----- Fuente -----
Rev. Mex. Sociol vol.71 no.4 Ciudad de México oct./dic. 2009

 

Reseñas

 

Julio Labastida Martín del Campo, Miguel Armando López Leyva y Fernando Castaños (coordinadores). La democracia en perspectiva: consideraciones teóricas y análisis de casos.

 

José Woldenberg*

 

(México: IISUNAM, 2008), 347 pp.

 

* Facultad de Ciencias Políticas y Sociales Universidad Nacional Autónoma de México

 

A fines del siglo XX México fue capaz de desmontar un régimen autoritario de gobierno y construir una germinal democracia. No fue una operación sencilla pero sí venturosa. Pasamos de un sistema monopartidista a otro de partidos equilibrados, de elecciones sin competencia a comicios competidos, y esos dos fenómenos anudados modificaron de manera radical el mundo de la representación política. Lo que a su vez puso a funcionar el entramado republicano que estaba diseñado en la Constitución: división de poderes, federalismo incipiente, alta centralidad del poder legislativo, judicialización de un buen número de controversias políticas.

Pero la democracia no es una estación terminal. Es más, las estaciones terminales no existen. Y nuestra embrionaria democracia, como muchas en América Latina, tiene frente a sí un sinnúmero de retos que es necesario afrontar si no deseamos que lo alcanzado se desgaste.

El libro que aquí presentamos nos ofrece diferentes acercamientos al tema: debates conceptuales, instituciones y actores políticos, sociedad civil y acción colectiva son los tres capítulos que encuadran nueve artículos y unas reflexiones finales. Son diversas entradas a un tema central del que dependerá la calidad de nuestra convivencia. Pero comentaré sólo dos.

Fernando Castaños, Álvaro Caso y Jesús Morales ("La deliberación: origen de la obligación moral de cumplir la ley"), desde una perspectiva normativa, se preguntan por qué y cómo se logra que autoridades y ciudadanos cumplan con la ley.

No se trata, creo, de un tema impostado ni secundario, sino todo lo contrario: informes como el del Programa de las Naciones Unidas para el Desarrollo (PNUD) sobre el estado de la democracia en América Latina, noticias de todos los días y algunos artículos académicos, han subrayado como uno de los déficits mayores de nuestras democracias los frágiles estados de derecho que las arropan.
-----
### Ejercicios por resolver
1. Responde a partir de la reseña:
(a) ¿Cuántas páginas tiene el libro reseñado?
(b) ¿Cuántos capítulos encuadran los artículos del libro y cuántos artículos son?
(c) ¿Qué organismo elaboró el informe sobre el estado de la democracia en América Latina que se menciona?
2. Transcribe literalmente el fragmento de la reseña que comienza con las palabras "El libro que" y termina con "con la ley.".
3. Según la reseña, ¿por qué el autor considera que el tema de cómo se logra que autoridades y ciudadanos cumplan con la ley no es impostado ni secundario? Contesta en una a tres oraciones.
----- Registros disponibles -----
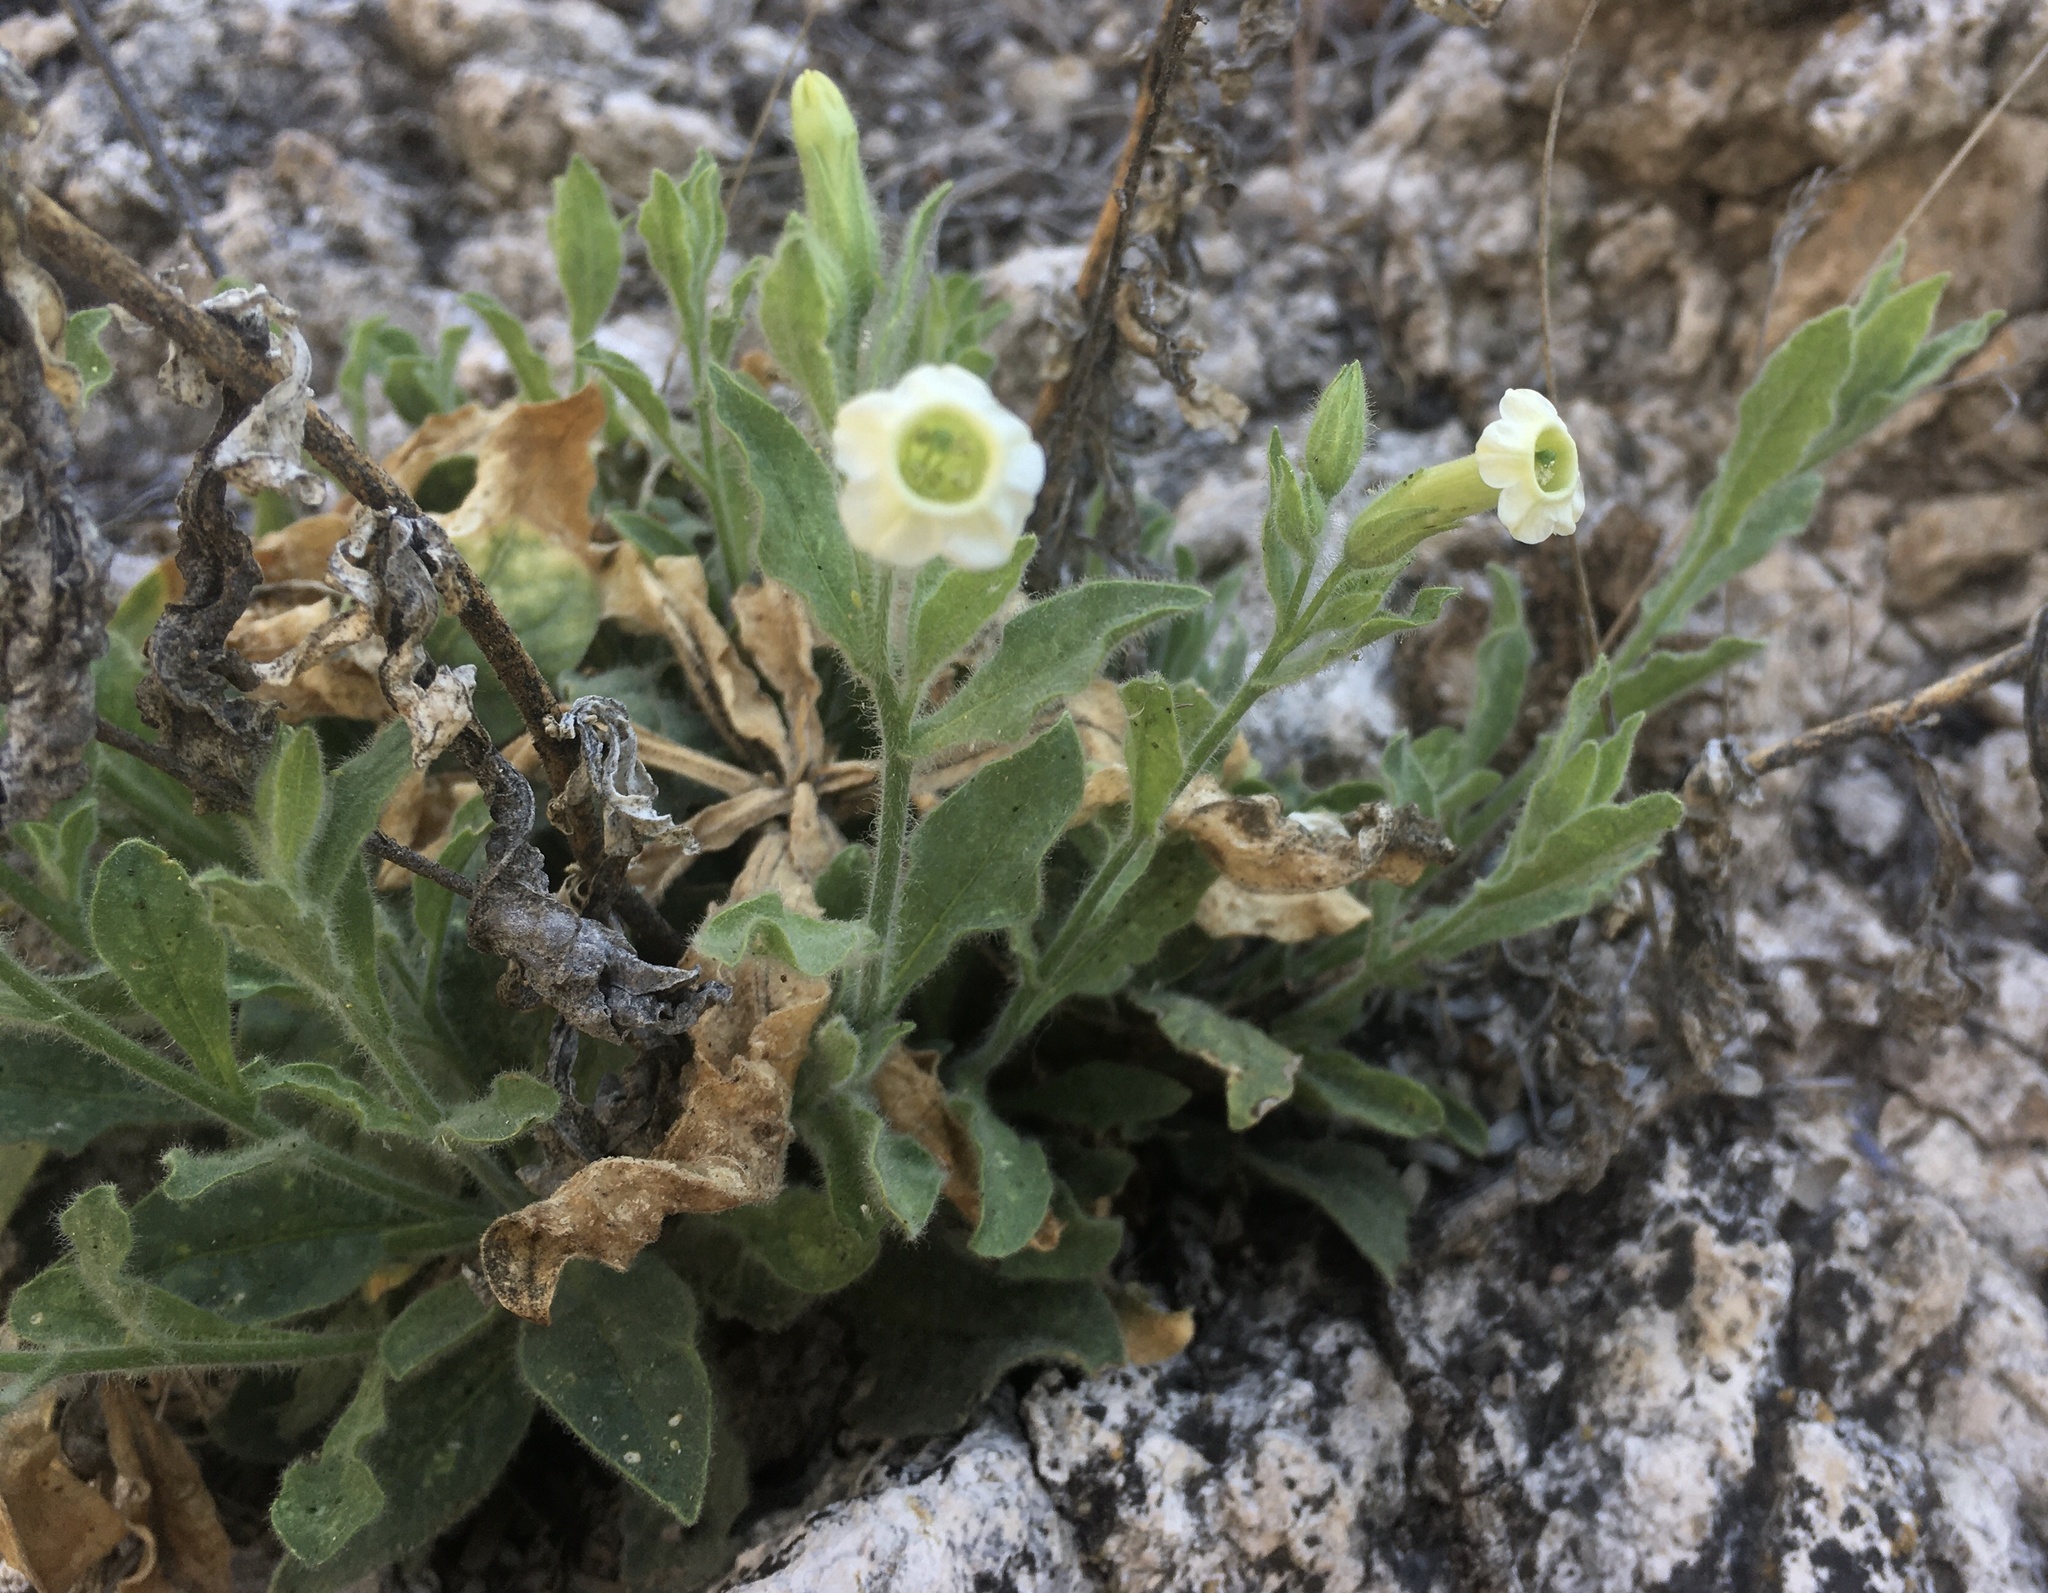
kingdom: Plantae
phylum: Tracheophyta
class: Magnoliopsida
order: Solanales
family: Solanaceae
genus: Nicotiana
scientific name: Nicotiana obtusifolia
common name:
-----
### Respuestas por ejercicio
1.
(a) 347 páginas.
(b) Tres capítulos y nueve artículos.
(c) El Programa de las Naciones Unidas para el Desarrollo (PNUD).

2.
El libro que aquí presentamos nos ofrece diferentes acercamientos al tema: debates conceptuales, instituciones y actores políticos, sociedad civil y acción colectiva son los tres capítulos que encuadran nueve artículos y unas reflexiones finales. Son diversas entradas a un tema central del que dependerá la calidad de nuestra convivencia. Pero comentaré sólo dos.

Fernando Castaños, Álvaro Caso y Jesús Morales ("La deliberación: origen de la obligación moral de cumplir la ley"), desde una perspectiva normativa, se preguntan por qué y cómo se logra que autoridades y ciudadanos cumplan con la ley.

3. Porque informes como el del Programa de las Naciones Unidas para el Desarrollo (PNUD) sobre el estado de la democracia en América Latina, noticias de todos los días y algunos artículos académicos han subrayado que uno de los mayores déficits de nuestras democracias son los frágiles estados de derecho que las arropan.